** Opening Data to use block **

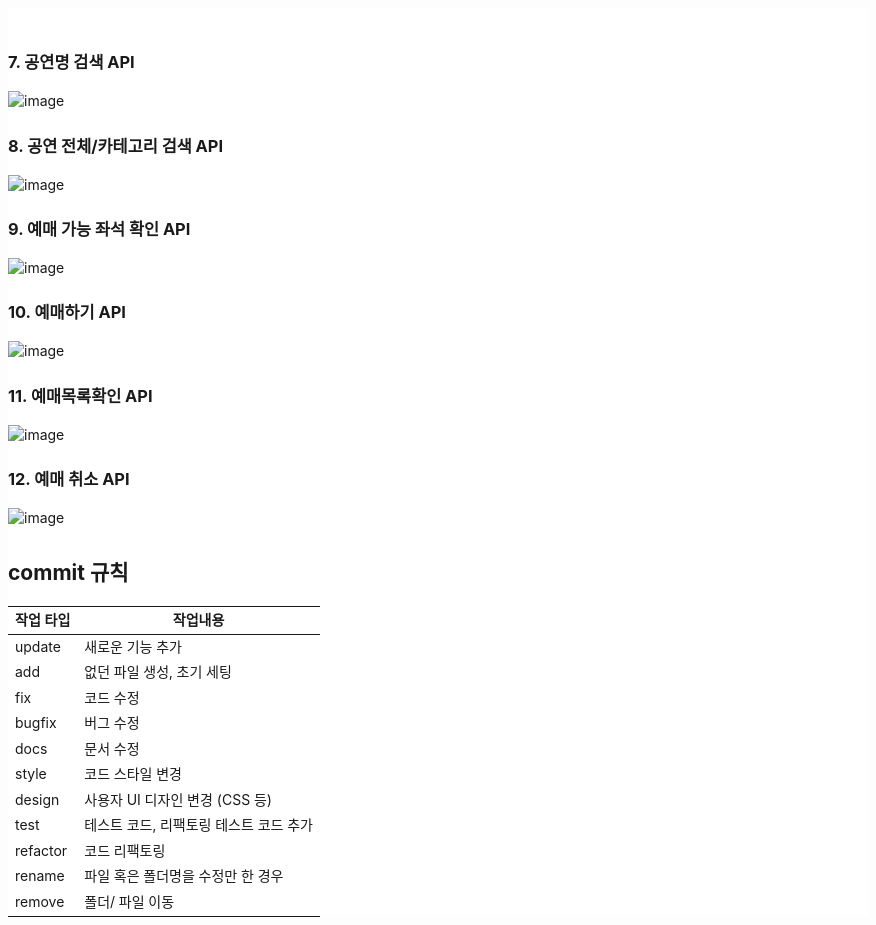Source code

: 
<br>

### 7. 공연명 검색 API

<img width="1275" alt="image" src="https://github.com/ttt20222/ts_prj1/assets/132965634/b028ae82-8467-4c8f-9997-174f709abdc9">


<br>

### 8. 공연 전체/카테고리 검색 API

<img width="1276" alt="image" src="https://github.com/ttt20222/ts_prj1/assets/132965634/52efdeea-5ddb-479c-95cc-6fe48775d8c1">


<br>

### 9. 예매 가능 좌석 확인 API

<img width="1279" alt="image" src="https://github.com/ttt20222/ts_prj1/assets/132965634/eaff10b7-c68d-43e9-a87c-90a30c95e58f">


<br>

### 10. 예매하기 API

<img width="1287" alt="image" src="https://github.com/ttt20222/ts_prj1/assets/132965634/d37016d0-3603-40f9-bfdd-df5b4f5a9e41">


<br>

### 11. 예매목록확인 API

<img width="1285" alt="image" src="https://github.com/ttt20222/ts_prj1/assets/132965634/46b50a22-bc74-4131-a8a0-b0d674a54823">


<br>

### 12. 예매 취소 API

<img width="1271" alt="image" src="https://github.com/ttt20222/ts_prj1/assets/132965634/a7018e7c-1b3d-4198-8667-ac8e123d73af">



## commit 규칙

| 작업 타입   | 작업내용                       |
| ----------- | ------------------------------ |
| update	| 새로운 기능 추가
| add	|없던 파일 생성, 초기 세팅
| fix	|코드 수정
| bugfix	|버그 수정
| docs	|문서 수정
| style	|코드 스타일 변경
| design	|사용자 UI 디자인 변경 (CSS 등)
|test	|테스트 코드, 리팩토링 테스트 코드 추가
|refactor	|코드 리팩토링
|rename	|파일 혹은 폴더명을 수정만 한 경우
|remove	|폴더/ 파일 이동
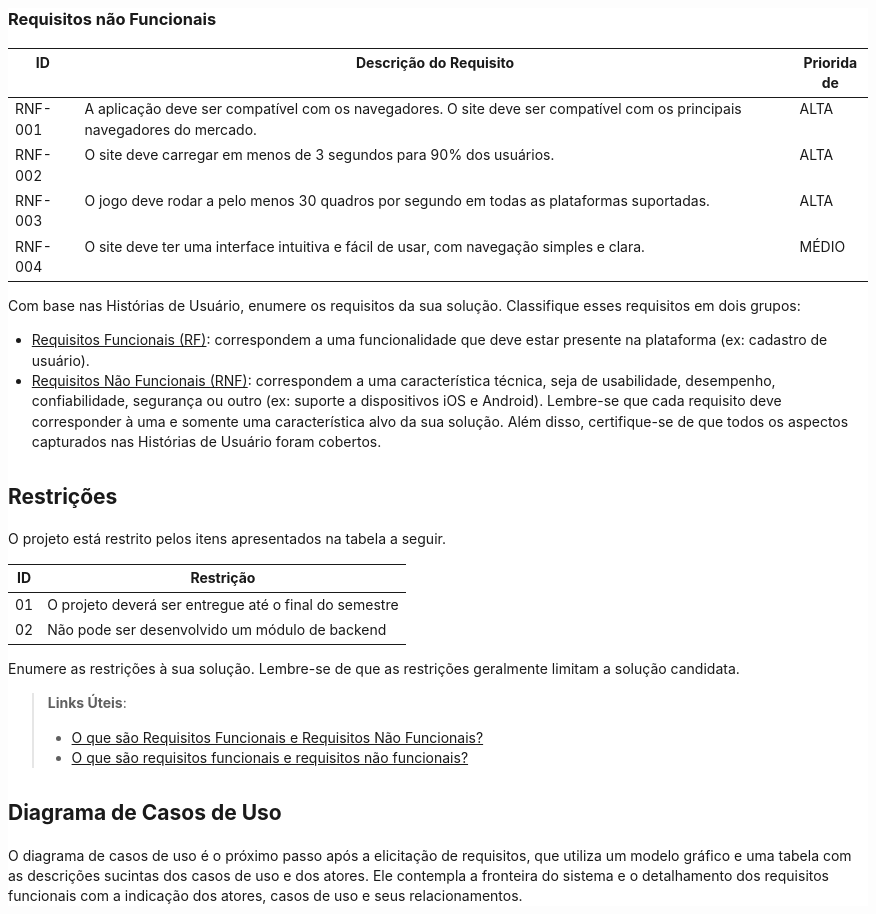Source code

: ### Requisitos não Funcionais

|ID     | Descrição do Requisito  |Prioridade |
|-------|-------------------------|----|
|RNF-001| A aplicação deve ser compatível com os navegadores. O site deve ser compatível com os principais navegadores do mercado. | ALTA | 
|RNF-002| O site deve carregar em menos de 3 segundos para 90% dos usuários.| ALTA | 
|RNF-003| O jogo deve rodar a pelo menos 30 quadros por segundo em todas as plataformas suportadas.| ALTA |
|RNF-004| O site deve ter uma interface intuitiva e fácil de usar, com navegação simples e clara. | MÉDIO |

Com base nas Histórias de Usuário, enumere os requisitos da sua solução. Classifique esses requisitos em dois grupos:

- [Requisitos Funcionais
 (RF)](https://pt.wikipedia.org/wiki/Requisito_funcional):
 correspondem a uma funcionalidade que deve estar presente na
  plataforma (ex: cadastro de usuário).
- [Requisitos Não Funcionais
  (RNF)](https://pt.wikipedia.org/wiki/Requisito_n%C3%A3o_funcional):
  correspondem a uma característica técnica, seja de usabilidade,
  desempenho, confiabilidade, segurança ou outro (ex: suporte a
  dispositivos iOS e Android).
Lembre-se que cada requisito deve corresponder à uma e somente uma
característica alvo da sua solução. Além disso, certifique-se de que
todos os aspectos capturados nas Histórias de Usuário foram cobertos.

## Restrições

O projeto está restrito pelos itens apresentados na tabela a seguir.

|ID| Restrição                                             |
|--|-------------------------------------------------------|
|01| O projeto deverá ser entregue até o final do semestre |
|02| Não pode ser desenvolvido um módulo de backend        |

Enumere as restrições à sua solução. Lembre-se de que as restrições geralmente limitam a solução candidata.

> **Links Úteis**:
> - [O que são Requisitos Funcionais e Requisitos Não Funcionais?](https://codificar.com.br/requisitos-funcionais-nao-funcionais/)
> - [O que são requisitos funcionais e requisitos não funcionais?](https://analisederequisitos.com.br/requisitos-funcionais-e-requisitos-nao-funcionais-o-que-sao/)

## Diagrama de Casos de Uso

O diagrama de casos de uso é o próximo passo após a elicitação de requisitos, que utiliza um modelo gráfico e uma tabela com as descrições sucintas dos casos de uso e dos atores. Ele contempla a fronteira do sistema e o detalhamento dos requisitos funcionais com a indicação dos atores, casos de uso e seus relacionamentos. 
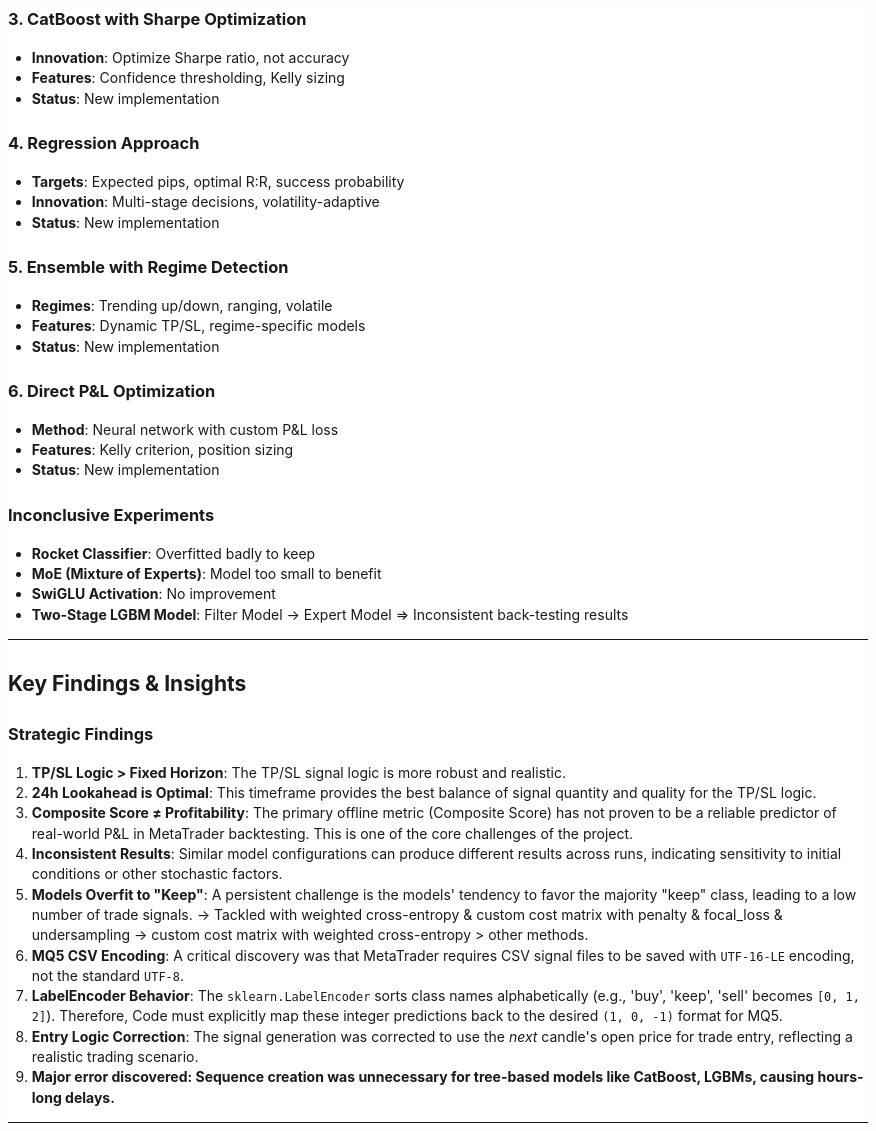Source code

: ### 3. CatBoost with Sharpe Optimization
- **Innovation**: Optimize Sharpe ratio, not accuracy
- **Features**: Confidence thresholding, Kelly sizing
- **Status**: New implementation

### 4. Regression Approach
- **Targets**: Expected pips, optimal R:R, success probability
- **Innovation**: Multi-stage decisions, volatility-adaptive
- **Status**: New implementation

### 5. Ensemble with Regime Detection
- **Regimes**: Trending up/down, ranging, volatile
- **Features**: Dynamic TP/SL, regime-specific models
- **Status**: New implementation

### 6. Direct P&L Optimization
- **Method**: Neural network with custom P&L loss
- **Features**: Kelly criterion, position sizing
- **Status**: New implementation

### Inconclusive Experiments
- **Rocket Classifier**: Overfitted badly to keep
- **MoE (Mixture of Experts)**: Model too small to benefit
- **SwiGLU Activation**: No improvement
- **Two-Stage LGBM Model**: Filter Model -> Expert Model => Inconsistent back-testing results

---

## Key Findings & Insights

### Strategic Findings
1. **TP/SL Logic > Fixed Horizon**: The TP/SL signal logic is more robust and realistic.
2. **24h Lookahead is Optimal**: This timeframe provides the best balance of signal quantity and quality for the TP/SL logic.
3. **Composite Score ≠ Profitability**: The primary offline metric (Composite Score) has not proven to be a reliable predictor of real-world P&L in MetaTrader backtesting. This is one of the core challenges of the project.
4. **Inconsistent Results**: Similar model configurations can produce different results across runs, indicating sensitivity to initial conditions or other stochastic factors.
5. **Models Overfit to "Keep"**: A persistent challenge is the models' tendency to favor the majority "keep" class, leading to a low number of trade signals. -> Tackled with weighted cross-entropy & custom cost matrix with penalty & focal_loss & undersampling -> custom cost matrix with weighted cross-entropy > other methods.
6. **MQ5 CSV Encoding**: A critical discovery was that MetaTrader requires CSV signal files to be saved with `UTF-16-LE` encoding, not the standard `UTF-8`.
7. **LabelEncoder Behavior**: The `sklearn.LabelEncoder` sorts class names alphabetically (e.g., 'buy', 'keep', 'sell' becomes `[0, 1, 2]`). Therefore, Code must explicitly map these integer predictions back to the desired `(1, 0, -1)` format for MQ5.
8. **Entry Logic Correction**: The signal generation was corrected to use the *next* candle's open price for trade entry, reflecting a realistic trading scenario.
9. **Major error discovered: Sequence creation was unnecessary for tree-based models like CatBoost, LGBMs, causing hours-long delays.**

---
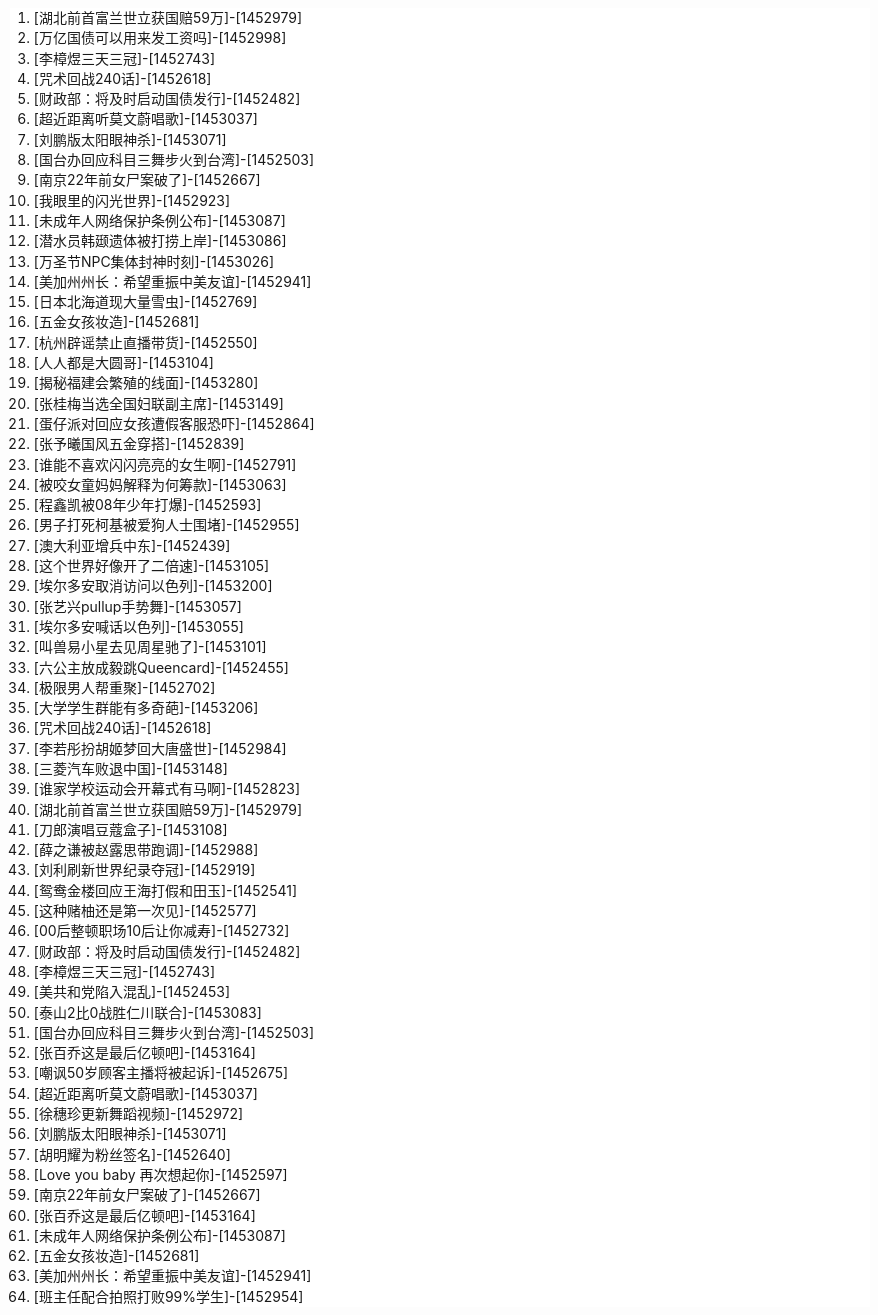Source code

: 1. [湖北前首富兰世立获国赔59万]-[1452979]
1. [万亿国债可以用来发工资吗]-[1452998]
1. [李樟煜三天三冠]-[1452743]
1. [咒术回战240话]-[1452618]
1. [财政部：将及时启动国债发行]-[1452482]
1. [超近距离听莫文蔚唱歌]-[1453037]
1. [刘鹏版太阳眼神杀]-[1453071]
1. [国台办回应科目三舞步火到台湾]-[1452503]
1. [南京22年前女尸案破了]-[1452667]
1. [我眼里的闪光世界]-[1452923]
1. [未成年人网络保护条例公布]-[1453087]
1. [潜水员韩颋遗体被打捞上岸]-[1453086]
1. [万圣节NPC集体封神时刻]-[1453026]
1. [美加州州长：希望重振中美友谊]-[1452941]
1. [日本北海道现大量雪虫]-[1452769]
1. [五金女孩妆造]-[1452681]
1. [杭州辟谣禁止直播带货]-[1452550]
1. [人人都是大圆哥]-[1453104]
1. [揭秘福建会繁殖的线面]-[1453280]
1. [张桂梅当选全国妇联副主席]-[1453149]
1. [蛋仔派对回应女孩遭假客服恐吓]-[1452864]
1. [张予曦国风五金穿搭]-[1452839]
1. [谁能不喜欢闪闪亮亮的女生啊]-[1452791]
1. [被咬女童妈妈解释为何筹款]-[1453063]
1. [程鑫凯被08年少年打爆]-[1452593]
1. [男子打死柯基被爱狗人士围堵]-[1452955]
1. [澳大利亚增兵中东]-[1452439]
1. [这个世界好像开了二倍速]-[1453105]
1. [埃尔多安取消访问以色列]-[1453200]
1. [张艺兴pullup手势舞]-[1453057]
1. [埃尔多安喊话以色列]-[1453055]
1. [叫兽易小星去见周星驰了]-[1453101]
1. [六公主放成毅跳Queencard]-[1452455]
1. [极限男人帮重聚]-[1452702]
1. [大学学生群能有多奇葩]-[1453206]
1. [咒术回战240话]-[1452618]
1. [李若彤扮胡姬梦回大唐盛世]-[1452984]
1. [三菱汽车败退中国]-[1453148]
1. [谁家学校运动会开幕式有马啊]-[1452823]
1. [湖北前首富兰世立获国赔59万]-[1452979]
1. [刀郎演唱豆蔻盒子]-[1453108]
1. [薛之谦被赵露思带跑调]-[1452988]
1. [刘利刷新世界纪录夺冠]-[1452919]
1. [鸳鸯金楼回应王海打假和田玉]-[1452541]
1. [这种赌柚还是第一次见]-[1452577]
1. [00后整顿职场10后让你减寿]-[1452732]
1. [财政部：将及时启动国债发行]-[1452482]
1. [李樟煜三天三冠]-[1452743]
1. [美共和党陷入混乱]-[1452453]
1. [泰山2比0战胜仁川联合]-[1453083]
1. [国台办回应科目三舞步火到台湾]-[1452503]
1. [张百乔这是最后亿顿吧]-[1453164]
1. [嘲讽50岁顾客主播将被起诉]-[1452675]
1. [超近距离听莫文蔚唱歌]-[1453037]
1. [徐穗珍更新舞蹈视频]-[1452972]
1. [刘鹏版太阳眼神杀]-[1453071]
1. [胡明耀为粉丝签名]-[1452640]
1. [Love you baby 再次想起你]-[1452597]
1. [南京22年前女尸案破了]-[1452667]
1. [张百乔这是最后亿顿吧]-[1453164]
1. [未成年人网络保护条例公布]-[1453087]
1. [五金女孩妆造]-[1452681]
1. [美加州州长：希望重振中美友谊]-[1452941]
1. [班主任配合拍照打败99%学生]-[1452954]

** Closing Data to use block **

Out of the data above, give again only the lines starting at the one holding "- **Regimes**: Trending" and ending at the one holding "- **Features**: Kelly", unchanged.

- **Regimes**: Trending up/down, ranging, volatile
- **Features**: Dynamic TP/SL, regime-specific models
- **Status**: New implementation

### 6. Direct P&L Optimization
- **Method**: Neural network with custom P&L loss
- **Features**: Kelly criterion, position sizing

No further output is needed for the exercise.